Et pourtant il se souvient du retour sur la qualité des dossiers du PGTD montés alors, « nous étions allés à Paris avec Mohamed Moindjié et l’élue Fatima Souffou, et nous avions reçu un avis très favorable ». Il s’inquiète, « comment demander d’autres fonds dans le cadre du projet de loi Mayotte si nous n’arrivons pas à honorer nos engagements ? » Surtout qu’il mentionne des particularités législatives, « depuis 2004, l’Etat ne finance plus les transports publics, sauf sur des ‘accords’ ciblés », techniques, « si on choisit un carburant hydrogène ou électrique pour les bus, il nous faut un retour d’expertise en associant des professionnels comme EDM ou Total à la réflexion. »

Mohamed Hamissi (à gauche) et Mohamed Moindjié lors du dévoilement du logo Caribus, c’était en 2019

Pour lui, la mobilisation contre l’insécurité était un préalable, « car elle induit de nombreux retards, les enfants ne sont pas transportés en raison du caillassage des bus, les chantiers sont retardés », mais il faut désormais se mettre au travail sur le projet de loi qui doit passer en conseil des ministres le 22 mai 2024, « si on loupe cette échéance, nous n’aurons plus rien derrière comme bras de levier de développement du territoire. Et mai, c’est déjà demain ! »

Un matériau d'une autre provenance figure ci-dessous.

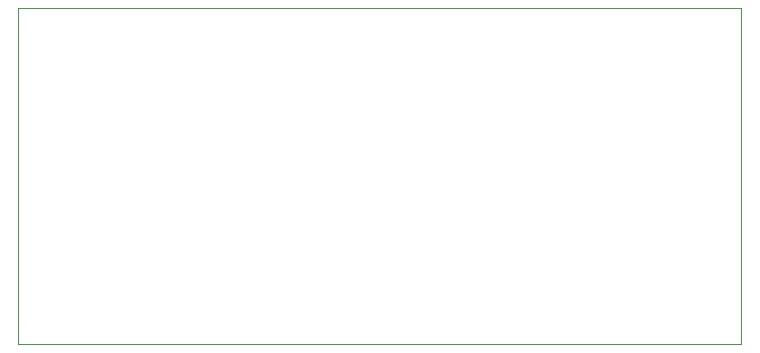
<source format=gm1>
G04 #@! TF.GenerationSoftware,KiCad,Pcbnew,5.1.5*
G04 #@! TF.CreationDate,2020-05-31T21:03:52+02:00*
G04 #@! TF.ProjectId,PIV_DeniseAdap,5049565f-4465-46e6-9973-65416461702e,rev?*
G04 #@! TF.SameCoordinates,Original*
G04 #@! TF.FileFunction,Profile,NP*
%FSLAX46Y46*%
G04 Gerber Fmt 4.6, Leading zero omitted, Abs format (unit mm)*
G04 Created by KiCad (PCBNEW 5.1.5) date 2020-05-31 21:03:52*
%MOMM*%
%LPD*%
G04 APERTURE LIST*
%ADD10C,0.050000*%
G04 APERTURE END LIST*
D10*
X121793000Y-82169000D02*
X121793000Y-110617000D01*
X183007000Y-82169000D02*
X121793000Y-82169000D01*
X183007000Y-110617000D02*
X183007000Y-82169000D01*
X121793000Y-110617000D02*
X183007000Y-110617000D01*
M02*

</source>
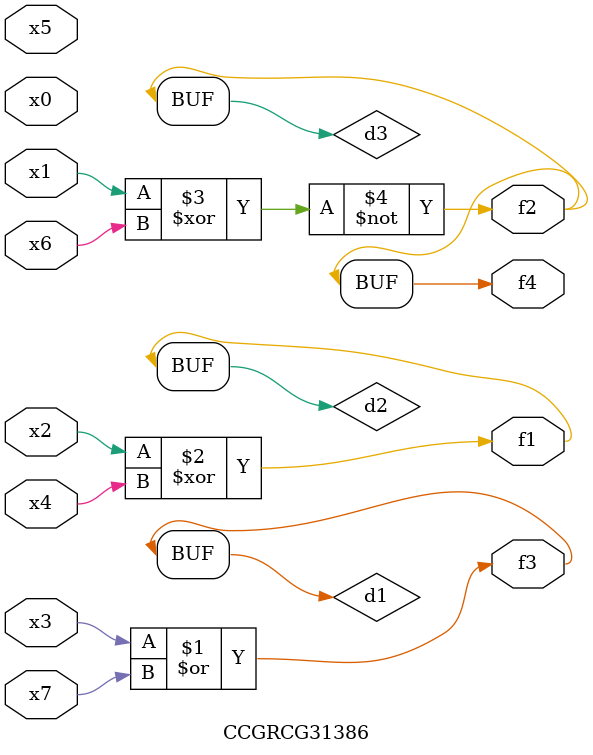
<source format=v>
module CCGRCG31386(
	input x0, x1, x2, x3, x4, x5, x6, x7,
	output f1, f2, f3, f4
);

	wire d1, d2, d3;

	or (d1, x3, x7);
	xor (d2, x2, x4);
	xnor (d3, x1, x6);
	assign f1 = d2;
	assign f2 = d3;
	assign f3 = d1;
	assign f4 = d3;
endmodule

</source>
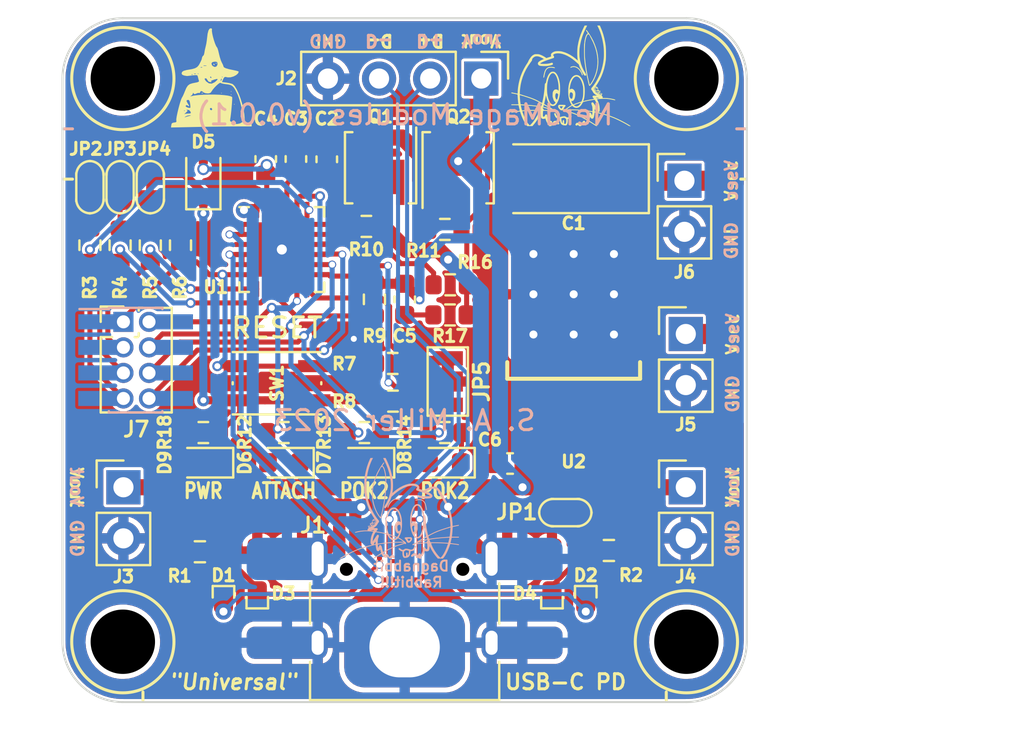
<source format=kicad_pcb>
(kicad_pcb (version 20211014) (generator pcbnew)

  (general
    (thickness 1.6)
  )

  (paper "A4")
  (title_block
    (title "USB-C (PD) Board")
    (rev "0.0.1")
    (company "The Nerd Mage")
  )

  (layers
    (0 "F.Cu" signal)
    (31 "B.Cu" signal)
    (32 "B.Adhes" user "B.Adhesive")
    (33 "F.Adhes" user "F.Adhesive")
    (34 "B.Paste" user)
    (35 "F.Paste" user)
    (36 "B.SilkS" user "B.Silkscreen")
    (37 "F.SilkS" user "F.Silkscreen")
    (38 "B.Mask" user)
    (39 "F.Mask" user)
    (40 "Dwgs.User" user "User.Drawings")
    (41 "Cmts.User" user "User.Comments")
    (42 "Eco1.User" user "User.Eco1")
    (43 "Eco2.User" user "User.Eco2")
    (44 "Edge.Cuts" user)
    (45 "Margin" user)
    (46 "B.CrtYd" user "B.Courtyard")
    (47 "F.CrtYd" user "F.Courtyard")
    (48 "B.Fab" user)
    (49 "F.Fab" user)
    (50 "User.1" user)
    (51 "User.2" user)
    (52 "User.3" user)
    (53 "User.4" user)
    (54 "User.5" user)
    (55 "User.6" user)
    (56 "User.7" user)
    (57 "User.8" user)
    (58 "User.9" user)
  )

  (setup
    (stackup
      (layer "F.SilkS" (type "Top Silk Screen"))
      (layer "F.Paste" (type "Top Solder Paste"))
      (layer "F.Mask" (type "Top Solder Mask") (thickness 0.01))
      (layer "F.Cu" (type "copper") (thickness 0.035))
      (layer "dielectric 1" (type "core") (thickness 1.51) (material "FR4") (epsilon_r 4.5) (loss_tangent 0.02))
      (layer "B.Cu" (type "copper") (thickness 0.035))
      (layer "B.Mask" (type "Bottom Solder Mask") (thickness 0.01))
      (layer "B.Paste" (type "Bottom Solder Paste"))
      (layer "B.SilkS" (type "Bottom Silk Screen"))
      (copper_finish "None")
      (dielectric_constraints no)
    )
    (pad_to_mask_clearance 0)
    (pcbplotparams
      (layerselection 0x00010fc_ffffffff)
      (disableapertmacros false)
      (usegerberextensions false)
      (usegerberattributes true)
      (usegerberadvancedattributes true)
      (creategerberjobfile true)
      (svguseinch false)
      (svgprecision 6)
      (excludeedgelayer true)
      (plotframeref false)
      (viasonmask false)
      (mode 1)
      (useauxorigin false)
      (hpglpennumber 1)
      (hpglpenspeed 20)
      (hpglpendiameter 15.000000)
      (dxfpolygonmode true)
      (dxfimperialunits true)
      (dxfusepcbnewfont true)
      (psnegative false)
      (psa4output false)
      (plotreference true)
      (plotvalue true)
      (plotinvisibletext false)
      (sketchpadsonfab false)
      (subtractmaskfromsilk false)
      (outputformat 1)
      (mirror false)
      (drillshape 0)
      (scaleselection 1)
      (outputdirectory "Production/USB-Board/")
    )
  )

  (net 0 "")
  (net 1 "UD+")
  (net 2 "UD-")
  (net 3 "unconnected-(J1-PadA8)")
  (net 4 "unconnected-(J1-PadB8)")
  (net 5 "Net-(C5-Pad2)")
  (net 6 "Net-(C3-Pad1)")
  (net 7 "Net-(C4-Pad1)")
  (net 8 "CC1")
  (net 9 "CC2")
  (net 10 "Vbus")
  (net 11 "RESET")
  (net 12 "SCL")
  (net 13 "SDA")
  (net 14 "GPIO")
  (net 15 "ALERT")
  (net 16 "2v7")
  (net 17 "ATTACH")
  (net 18 "A_B_SIDE")
  (net 19 "GND")
  (net 20 "Vout")
  (net 21 "POWER_OK3")
  (net 22 "POWER_OK2")
  (net 23 "Vsec")
  (net 24 "Net-(D9-Pad2)")
  (net 25 "/ADDR0")
  (net 26 "/ADDR1")
  (net 27 "Net-(D6-Pad1)")
  (net 28 "Net-(R10-Pad1)")
  (net 29 "Net-(R9-Pad2)")
  (net 30 "Net-(R16-Pad2)")
  (net 31 "Net-(JP2-Pad1)")
  (net 32 "Net-(JP3-Pad1)")
  (net 33 "Net-(JP4-Pad1)")
  (net 34 "Net-(Q1-Pad1)")
  (net 35 "Net-(Q1-Pad4)")
  (net 36 "unconnected-(U1-Pad3)")
  (net 37 "Net-(D7-Pad1)")
  (net 38 "Net-(D8-Pad1)")

  (footprint "Resistor_SMD:R_0603_1608Metric" (layer "F.Cu") (at 85.865 81.285136 90))

  (footprint "Tinker:NerdMage" (layer "F.Cu") (at 90.4 72.9))

  (footprint "Tinker:PGB1010603NRHF" (layer "F.Cu") (at 109 100 -90))

  (footprint "Tinker:CP_EIA-6032-28-Tantalumm_HandSolder" (layer "F.Cu") (at 108.4 77.98 180))

  (footprint "LED_SMD:LED_0603_1608Metric" (layer "F.Cu") (at 90 92.1 180))

  (footprint "Capacitor_SMD:C_0603_1608Metric" (layer "F.Cu") (at 96.132603 77.012651 90))

  (footprint "Package_DFN_QFN:QFN-24-1EP_4x4mm_P0.5mm_EP2.7x2.7mm" (layer "F.Cu") (at 93.9 81.5))

  (footprint "Capacitor_SMD:C_0603_1608Metric" (layer "F.Cu") (at 105.239817 92.138939 180))

  (footprint "Tinker:DagNabbit" (layer "F.Cu") (at 108 73.5))

  (footprint "Tinker:R_0603_1608Metric_Pad0.98x0.95mm_HandSolder" (layer "F.Cu") (at 89.829448 96.526795 180))

  (footprint "LED_SMD:LED_0603_1608Metric" (layer "F.Cu") (at 98 92.1 180))

  (footprint "Tinker:SolderJumper-2_P_Bridged_Rounded_skinny" (layer "F.Cu") (at 87.365 78.4 90))

  (footprint "Resistor_SMD:R_0603_1608Metric" (layer "F.Cu") (at 94 90.6))

  (footprint "Tinker:Diodes_PowerDI3333-8" (layer "F.Cu") (at 102.661153 77.435247 90))

  (footprint "Tinker:PinHeader_1x02_P2.54mm_Vertical" (layer "F.Cu") (at 113.97 93.32))

  (footprint "Tinker:Mount" (layer "F.Cu") (at 114 73))

  (footprint "Tinker:SolderJumper-2_P_Bridged_Rounded_skinny" (layer "F.Cu") (at 85.865 78.4 90))

  (footprint "Capacitor_SMD:C_0603_1608Metric" (layer "F.Cu") (at 94.6 77 90))

  (footprint "Tinker:Diodes_PowerDI3333-8" (layer "F.Cu") (at 98.805987 77.435247 -90))

  (footprint "Resistor_SMD:R_0603_1608Metric" (layer "F.Cu") (at 98.1 80.35))

  (footprint "Tinker:SolderJumper-2_P_Open_Rounded_skinny" (layer "F.Cu") (at 107.983618 94.58))

  (footprint "Tinker:PinHeader_1x02_P2.54mm_Vertical" (layer "F.Cu") (at 86.03 93.32))

  (footprint "Tinker:Mount" (layer "F.Cu") (at 114 101))

  (footprint "Tinker:PinHeader_2x04_P1.27mm_Vertical" (layer "F.Cu") (at 86.03 85.095))

  (footprint "Capacitor_SMD:C_0603_1608Metric" (layer "F.Cu") (at 100.004435 83.97667 -90))

  (footprint "Diode_SMD:D_SOD-323" (layer "F.Cu") (at 90 78 90))

  (footprint "Tinker:Mount" (layer "F.Cu") (at 86 101))

  (footprint "Resistor_SMD:R_0603_1608Metric" (layer "F.Cu") (at 88.865 81.285136 -90))

  (footprint "Resistor_SMD:R_0603_1608Metric" (layer "F.Cu") (at 98.49898 83.97667 -90))

  (footprint "Tinker:SolderJumper-2_P_Bridged_Rounded_skinny" (layer "F.Cu")
    (tedit 5C745284) (tstamp 8b09ca18-6850-4afc-9ca1-7c262e286efe)
    (at 84.365 78.4 90)
    (descr "SMD Solder Jumper, 1x1.5mm, rounded Pads, 0.3mm gap, bridged with 1 copper strip")
    (tags "net tie solder jumper bridged")
    (property "Sheetfile" "USB-PD Board.kicad_sch")
    (property "Sheetname" "")
    (path "/45d393f1-eece-49a7-ae4d-bac003ea86a2")
    (attr exclude_from_pos_files)
    (fp_text reference "JP2" (at 1.9 -0.2) (layer "F.SilkS")
      (effects (font (size 0.6 0.6) (thickness 0.15)))
      (tstamp 8c7b17df-9015-43d3-a615-cfc2848e1458)
    )
    (fp_text value "SolderJumper_2_Bridged" (at 0 1.9 90) (layer "F.Fab") hide
      (effects (font (size 1 1) (thickness 0.15)))
      (tstamp 6a6d7c60-c6d5-4536-9eec-6b9ee4341f8e)
    )
    (fp_poly (pts
        (xy 0.25 -0.204293)
        (xy -0.25 -0.204293)
        (xy -0.25 0.164606)
        (xy 0.25 0.164606)
      ) (layer "F.Cu") (width 0) (fill solid) (tstamp fbd978fd-cb09-427c-a589-8d9e7b219b79))
    (fp_line (start 0.7 0.6775) (end -0.7 0.6775) (layer "F.SilkS") (width 0.12) (tstamp 4ae0541a-c0c2-4942-8450-8edab6a5145e))
    (fp_line (start -0.7 -0.6775) (end 0.7 -0.6775) (layer "F.SilkS") (width 0.12) (tstamp f9c0a4
... [601368 chars truncated]
</source>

Il préconise une démarche qui vaut pour la mobilité comme pour le reste, « avec toutes les données à intégrer, il nous faut des experts. Pourquoi ne pas faire venir le Cerema qui a toute l’expertise reconnue au niveau de l’Union Européenne ? » Le Centre d’études et d’expertise sur les risques, la mobilité et l’aménagement assiste les acteurs publics dans la collecte et l’analyse des données les plus adaptées à leurs problématiques. « Il vont nous fournir un diagnostic global qui va poser les bases. »

Il y a péril en la demeure

Le PGTD avait chiffré à 20 millions d’euros par an le coût de la remise à niveau de nos 525 km de réseau routier, « on met seulement 4 millions ! Les collectivités ne peuvent pas plus. Et pourtant, on ne peut pas développer un territoire avec deux heures passées sur la route pour aller de Longoni à Mamoudzou. A un moment donné, des voix vont s’élever pour dire que l’État n’a pas fait son travail. »

Il cite en exemple la loi 3DS de décentralisation du réseau routier. Plusieurs collectivités, dont Mayotte, ont refusé bien qu’il y ait des compensations financières, le CD de Ben Issa Ousseni avait répondu vouloir récupérer un réseau routier en état avant, « mais a-t-on entamé des négociations avec l’Etat ? » faire intervenir le CEREMA, c’est permettre d’avoir un « diagnostic poussé » avant tout engagement dans le projet de loi, sans avoir à payer le prix exorbitant des bureaux d’études. Surtout qu’il met en garde sur l’accroissement de la demande, » il faut anticiper une explosion des coûts liée à notre forte croissance démographique. »

CADEMA, Caribus, Mayotte, Mobilité, Martinique, La Réunion, PGTD
Difficile de vouloir développer un territoire avec des habitants qui ne dorment que quelques heures la nuit pour éviter les bouchons

De l’expertise dans tous les domaines comme celui de la Police des transports, « j’entends que c’est en débat, mais il faut associer tous les acteurs et sur l’ensemble du territoire. »

Le projet de loi urgence pour Mayotte offre donc une « réelle opportunité pour les pouvoirs publics de sortir un projet stratégique et fédérateur, mais il faut que ce soit un instrument de dialogue entre les partenaires, la population, les acteurs économiques, les transporteurs locaux, mais aussi maritimes, notamment l’avenir de gouvernance du STM en régie ou pas, et aériens. » Tiens, tiens, un instrument de dialogue préparatoire au projet de loin ça ne vous dit rien ? Faut-il repartir sur des ateliers façon Jean-François Colombet ou plutôt récupérer les informations qui en étaient sorties étant donné que le temps est contraint ? A voir, mais selon lui, l’important c’est de « se tourner vers les expertises existantes. Car le danger c’est que l’Etat mette les sous sur la table et que nous n’arrivions pas à suivre le rythme ».